Mickey Rourke's "don't call it a comeback" rant in recent interviews is pointless and he knows it - Darren Aronofsky's film is designed and promoted as a comeback vehicle on every possible level, and Rourke owes his inevitable Oscar nomination to this strategy at least as much as to his admittedly stunning performance.

It's not often that a film's lead is cast with such skill (Nic Cage was once attached), the fit between the actor and the character here is so tight we may as well be watching a film about Rourke's career, A-list fame in the 80's giving way to a boxing and acting career in freefall after a decade of temperamental excesses and self-abuse.

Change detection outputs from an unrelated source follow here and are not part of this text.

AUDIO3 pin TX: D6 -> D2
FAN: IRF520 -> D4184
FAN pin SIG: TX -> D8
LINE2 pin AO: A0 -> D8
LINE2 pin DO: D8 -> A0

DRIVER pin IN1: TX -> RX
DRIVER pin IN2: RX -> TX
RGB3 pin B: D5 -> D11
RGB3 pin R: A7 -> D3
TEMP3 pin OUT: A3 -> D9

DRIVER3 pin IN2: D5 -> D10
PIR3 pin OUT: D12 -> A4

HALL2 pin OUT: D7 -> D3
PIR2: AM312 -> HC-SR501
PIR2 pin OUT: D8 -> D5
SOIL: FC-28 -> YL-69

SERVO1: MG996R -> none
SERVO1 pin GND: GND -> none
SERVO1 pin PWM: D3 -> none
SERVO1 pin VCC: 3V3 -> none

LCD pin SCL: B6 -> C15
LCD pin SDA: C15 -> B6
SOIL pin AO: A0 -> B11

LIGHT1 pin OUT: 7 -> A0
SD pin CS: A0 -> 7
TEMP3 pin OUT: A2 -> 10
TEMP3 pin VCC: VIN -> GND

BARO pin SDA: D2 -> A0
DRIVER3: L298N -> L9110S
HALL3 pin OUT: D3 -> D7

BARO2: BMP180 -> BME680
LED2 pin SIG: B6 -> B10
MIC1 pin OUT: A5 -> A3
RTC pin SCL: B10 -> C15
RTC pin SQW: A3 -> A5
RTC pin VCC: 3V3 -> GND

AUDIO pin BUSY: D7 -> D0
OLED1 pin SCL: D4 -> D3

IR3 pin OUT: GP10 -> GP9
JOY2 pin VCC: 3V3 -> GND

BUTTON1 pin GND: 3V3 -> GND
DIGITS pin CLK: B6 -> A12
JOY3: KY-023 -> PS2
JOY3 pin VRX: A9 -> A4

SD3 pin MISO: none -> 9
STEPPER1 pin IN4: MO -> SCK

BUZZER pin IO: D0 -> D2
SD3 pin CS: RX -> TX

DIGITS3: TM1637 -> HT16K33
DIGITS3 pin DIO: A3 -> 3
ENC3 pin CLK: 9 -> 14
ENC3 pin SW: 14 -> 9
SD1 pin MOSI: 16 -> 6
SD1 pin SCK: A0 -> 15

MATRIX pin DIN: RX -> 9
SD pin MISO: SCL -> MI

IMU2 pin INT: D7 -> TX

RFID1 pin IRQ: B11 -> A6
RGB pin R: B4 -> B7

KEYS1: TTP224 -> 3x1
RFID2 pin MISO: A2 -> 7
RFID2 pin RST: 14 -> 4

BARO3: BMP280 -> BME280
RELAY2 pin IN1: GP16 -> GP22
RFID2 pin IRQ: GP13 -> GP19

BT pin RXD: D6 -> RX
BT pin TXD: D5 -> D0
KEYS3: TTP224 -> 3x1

Rourke is entirely believable as a man wrestling with his demons, willing - but not entirely able - to fight the last fight. He doesn't just dress the part, he is the part, disappearing entirely behind a pockmarked face, long bleached hair, distressed muscles and leathery skin. When he answers a worried Cassidy "it only hurts when I breathe" after a particularly vicious fight, there's no denying the authentic tone of Rourke's husky voice.

Mickey Rourke's performance has been fuelling the buzz ever since the film premiered at the Toronto International Film Festival last year (I'd skipped the press and industry screening, scheduled the day of the announcement of the film's Golden Lion win in Venice, fearing long lines). In a way, the true talent here belongs to the director whose understated approach knows when to rein it in and keep in real in the face of the over-the-top antics of his larger-than-life actor/character. 

While The Wrestler is an impressive, enjoyable and eventually quite moving film, I found its depiction of violence somewhat problematic. There's a large serving here of masochism as entertainment. Sure, that's something to be expected from a film about professional wrestling. But rather than distance the viewer from this through clever satire or insightful commentary, the film works on pretty much the same level. Taking a page from the success of torture porn (from Saw to Hostel), it seeks to arouse through graphic depictions of sado-masochism.

I feel that the praise for Rourke's performance is proportional to amount of pain the character (and behind him, the actor) accepts to inflict upon himself (and yes, this includes the hairnet when Randy gets a job behind the deli counter at the supermarket). The award-bestowing establishment, like the press, seems to evaluate a performance based on the amount of transformative violence exeprienced by a character. Wrestling is fake, but so, we'd do well to remember, is acting. What's very real here however is the craftsmanship behind the film. 

That the film is tender without being sentimental is the great surprise of what is really a rather straightforward screenplay by Robert Siegel. The Wrestler could also be called a comeback for director Darren Aronofsky, keen to erase the bad reviews for The Fountain. Sticking to a linear narrative entirely devoid of flourishes, he leaves behind the stylistic hijinks of Pi or Requiem for a Dream, opting for a grainy, gritty approach which lets the story tell itself. 

The synopsis might read like movie-of-the-week melodrama but the film is carefully calibrated to eschew sentimentality. The editing saves the day more than once, with brutal cuts interrupting any obvious messages (such as Cinderella's song on the radio, "don't know what you got till it's...") or moving orchestration (Clint Mansell's score is often cut mid-phrase). 

The film is never more affecting than in its exploration of the vicious cycles of poverty and unemployment, and their consequences on the emotional well-being of the underclass. Marisa Tomei's single-mom stripper doesn't have a heart of gold, she's got bills to pay. Like Randy, she accepts to objectify and degrade her body for a few dollars a day. Like Randy, her survival depends on the sadistic voyeurism a working class itself in need of escapism. This bleak assessment of a society where the poor revel in the suffering of the poor is The Wrestler's true punch to the stomach. 

The Wrestler is out in the US. It is released in the UK on January 15 and in Australia on January 16.